Microsoft unveiled MDASH (Multi-model Agentic Scanning Harness), a security system that orchestrates over 100 specialized AI agents to discover and validate software vulnerabilities. In its first major deployment, it found 16 new vulnerabilities in Windows networking and authentication — including four critical remote code execution flaws. The system achieved an industry-leading 88.45% score on the public CyberGym benchmark.
What Is Microsoft MDASH?
MDASH is a multi-model agentic scanning harness built by Microsoft’s Autonomous Code Security team. Unlike single-model approaches, it uses an ensemble of frontier and distilled AI models working together. These agents discover, debate, and prove exploitable bugs end-to-end, mimicking how a team of human security researchers would operate — but at machine speed.

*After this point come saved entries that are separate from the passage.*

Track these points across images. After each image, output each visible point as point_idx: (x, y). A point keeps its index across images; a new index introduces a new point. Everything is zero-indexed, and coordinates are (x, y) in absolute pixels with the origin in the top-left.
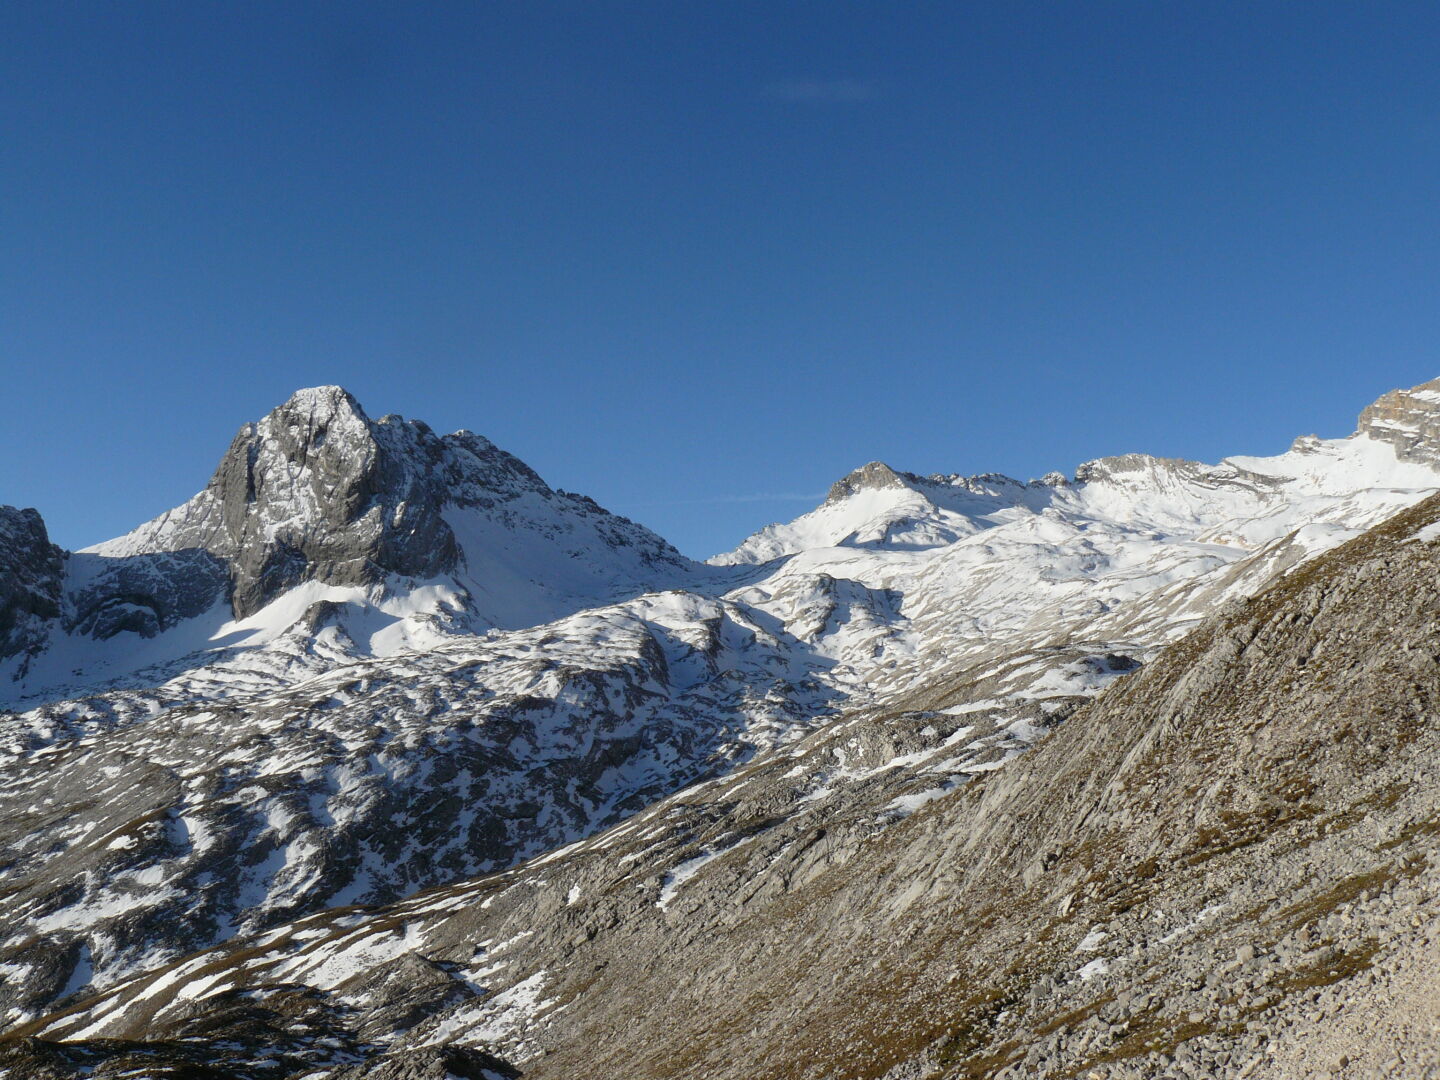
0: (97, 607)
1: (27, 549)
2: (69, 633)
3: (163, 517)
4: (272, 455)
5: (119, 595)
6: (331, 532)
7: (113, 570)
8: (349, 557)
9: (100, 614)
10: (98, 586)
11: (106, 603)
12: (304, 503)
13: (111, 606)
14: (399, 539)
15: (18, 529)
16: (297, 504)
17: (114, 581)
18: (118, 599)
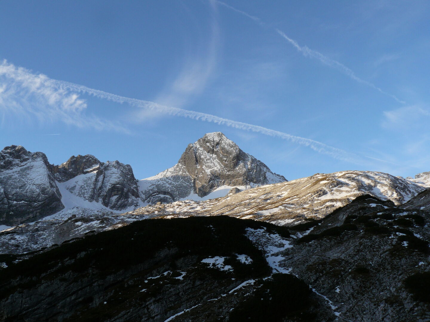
0: (151, 195)
1: (129, 176)
2: (144, 202)
3: (166, 171)
4: (201, 152)
5: (157, 192)
6: (228, 171)
7: (154, 185)
8: (236, 178)
9: (152, 197)
10: (150, 189)
11: (153, 194)
12: (216, 164)
13: (155, 195)
14: (251, 173)
15: (126, 170)
16: (214, 164)
17: (155, 188)
18: (157, 193)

How Well Did MDASH Perform?
The results were striking:
- 21 of 21 planted vulnerabilities found with zero false positives on a private test driver
- 96% recall against five years of confirmed MSRC cases in clfs.sys
- 100% recall in tcpip.sys
- 88.45% on the CyberGym benchmark of 1,507 real-world vulnerabilities — roughly 5 points ahead of the next entry
What Vulnerabilities Did It Find?
This month’s Patch Tuesday includes 16 CVEs found by MDASH, including:
- Critical remote code execution flaws in the Windows kernel TCP/IP stack
- Vulnerabilities in the IKEv2 service
- Unauthenticated remote code execution in DNS and Netlogon components
Key Takeaways
- MDASH orchestrates 100+ specialized AI agents across multiple models
- Found 16 real CVEs in Windows networking and authentication stack
- Industry-leading 88.45% on CyberGym benchmark
- Zero false positives on planted vulnerability tests
- Now being used by Microsoft security engineering teams
- Available in limited private preview for customers
Frequently Asked Questions
Is MDASH replacing human security researchers? No. MDASH augments human teams by automating vulnerability discovery at scale. Human researchers still validate and prioritize findings.
What models power MDASH? The system uses an ensemble of frontier and distilled models. Microsoft notes the surrounding agentic system contributes substantially to performance beyond any single model’s capability.
How can I access MDASH? It is currently being used by Microsoft security engineering teams and tested by a small set of customers as part of a limited private preview.